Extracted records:
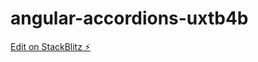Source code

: # angular-accordions-uxtb4b

[Edit on StackBlitz ⚡️](https://stackblitz.com/edit/angular-accordions-uxtb4b)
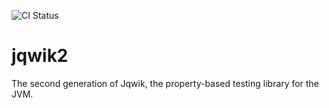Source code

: ![CI Status](https://github.com/jqwik-team/jqwik2/actions/workflows/gradle-build.yml/badge.svg)

# jqwik2
The second generation of Jqwik, the property-based testing library for the JVM.
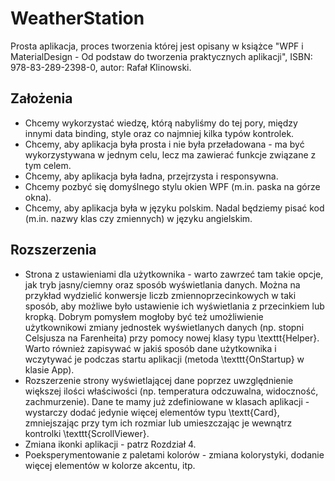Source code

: # WeatherStation

Prosta aplikacja, proces tworzenia której jest opisany w książce "WPF i MaterialDesign - Od podstaw do tworzenia praktycznych aplikacji", ISBN: 978-83-289-2398-0, autor: Rafał Klinowski.

## Założenia

- Chcemy wykorzystać wiedzę, którą nabyliśmy do tej pory, między innymi data binding, style oraz co najmniej kilka typów kontrolek.
- Chcemy, aby aplikacja była prosta i nie była przeładowana - ma być wykorzystywana w jednym celu, lecz ma zawierać funkcje związane z tym celem.
- Chcemy, aby aplikacja była ładna, przejrzysta i responsywna.
- Chcemy pozbyć się domyślnego stylu okien WPF (m.in. paska na górze okna).
- Chcemy, aby aplikacja była w języku polskim. Nadal będziemy pisać kod (m.in. nazwy klas czy zmiennych) w języku angielskim.

## Rozszerzenia

- Strona z ustawieniami dla użytkownika - warto zawrzeć tam takie opcje, jak tryb jasny/ciemny oraz sposób wyświetlania danych. Można na przykład wydzielić konwersje liczb zmiennoprzecinkowych w taki sposób, aby możliwe było ustawienie ich wyświetlania z przecinkiem lub kropką. Dobrym pomysłem mogłoby być też umożliwienie użytkownikowi zmiany jednostek wyświetlanych danych (np. stopni Celsjusza na Farenheita) przy pomocy nowej klasy typu \texttt{Helper}. Warto również zapisywać w jakiś sposób dane użytkownika i wczytywać je podczas startu aplikacji (metoda \texttt{OnStartup} w klasie App).
- Rozszerzenie strony wyświetlającej dane poprzez uwzględnienie większej ilości właściwości (np. temperatura odczuwalna, widoczność, zachmurzenie). Dane te mamy już zdefiniowane w klasach aplikacji - wystarczy dodać jedynie więcej elementów typu \textt{Card}, zmniejszając przy tym ich rozmiar lub umieszczając je wewnątrz kontrolki \texttt{ScrollViewer}.
- Zmiana ikonki aplikacji - patrz Rozdział 4.
- Poeksperymentowanie z paletami kolorów - zmiana kolorystyki, dodanie więcej elementów w kolorze akcentu, itp.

- **Task requirements**
Leave out the pictures. Return exactly the lines from the first line of the records to the line bearing "- Chcemy, aby aplikacja była prosta", inclusive.

- **Result**
Source code

: # angular-accordions-uxtb4b

[Edit on StackBlitz ⚡️](https://stackblitz.com/edit/angular-accordions-uxtb4b)
Source code

: ![CI Status](https://github.com/jqwik-team/jqwik2/actions/workflows/gradle-build.yml/badge.svg)

# jqwik2
The second generation of Jqwik, the property-based testing library for the JVM.
Source code

: # WeatherStation

Prosta aplikacja, proces tworzenia której jest opisany w książce "WPF i MaterialDesign - Od podstaw do tworzenia praktycznych aplikacji", ISBN: 978-83-289-2398-0, autor: Rafał Klinowski.

## Założenia

- Chcemy wykorzystać wiedzę, którą nabyliśmy do tej pory, między innymi data binding, style oraz co najmniej kilka typów kontrolek.
- Chcemy, aby aplikacja była prosta i nie była przeładowana - ma być wykorzystywana w jednym celu, lecz ma zawierać funkcje związane z tym celem.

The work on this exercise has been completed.